§ **抜粋**
澎湖島のニガウリ日誌

Nigauri Diary in Penghoo Islands 澎湖島のニガウリを育て、その成長過程を記録します。

高雄市立歴史博物館で「二二八事件」展示を見る

2016年03月19日 14時12分36秒 | 台湾

 先週末から今週初めまで、台湾の結婚式に出席するため高雄市を訪れた。昨年末、台湾最南端の鵝鑾鼻(がらんび)岬に行くために来たので、三か月ぶりになる。

 8年ほど前、高雄市立歴史博物館(旧・高雄市庁舎)を訪れたときは、館内整備中とのことで、中には入れなかった。この建物は、日本統治時代の1939年、当時の高雄市庁舎として建設され、1992年まで高雄市庁舎として使用された。それ以降は、市立歴史博物館として使われている。


「1939年 昭和十四年 市役所建立」と書かれた館内の案内表示

 今回たまたま、この高雄市立歴史博物館では「二二八事件微縮模擬場景 二二八 0306特展」という展示会が開かれていた。この博物館は、美しい愛河のほとりに位置して、今は市民の散歩コースになっているのだが、「二二八事件」では壮絶な殺戮の場と化した。
 まず、現在の歴史博物館を正面から撮った写真を見ていただきたい。

§ **記録**
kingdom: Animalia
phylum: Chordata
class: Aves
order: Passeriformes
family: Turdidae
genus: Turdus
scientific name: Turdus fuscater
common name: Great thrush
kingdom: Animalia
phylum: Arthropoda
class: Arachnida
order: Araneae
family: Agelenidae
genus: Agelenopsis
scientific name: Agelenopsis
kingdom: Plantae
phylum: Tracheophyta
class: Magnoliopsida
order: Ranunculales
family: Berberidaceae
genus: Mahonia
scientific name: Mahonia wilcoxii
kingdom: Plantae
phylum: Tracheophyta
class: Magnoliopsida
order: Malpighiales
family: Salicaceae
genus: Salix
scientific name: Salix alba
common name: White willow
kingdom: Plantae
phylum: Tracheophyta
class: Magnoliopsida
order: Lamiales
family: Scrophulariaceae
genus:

§ **やること**
1. 歴史博物館の訪問記では、高雄市立歴史博物館の建物は何年まで高雄市庁舎として使われたとされているか。
2. 歴史博物館の訪問記を、最後の文の次から書き進めよ。
記録は歴史博物館の訪問記とは別の資料だ。

§ **解答**
1. 1992年まで。

2.
高雄市立歴史博物館(旧高雄市役所庁舎)の正面 2016年3月12日撮影

 1947年2月28日、中国国民党(蒋介石)政権は、台湾人の知識人・指導層を狙って政治弾圧を開始した。台湾全土で、何の法的理由、法的手続きもなく、三万人近い台湾人(台湾の日本語世代)が虐殺された。これが「二二八事件」だが、高雄市においても例外ではなかった。高雄における虐殺現場が、まさにこの市役所前広場だったという。「微縮模擬場景」という展示は、その情景をジオラマ式に次のように展示している。


二二八事件(1947年)における高雄市庁舎前の殺戮(「微縮模擬場景」展示)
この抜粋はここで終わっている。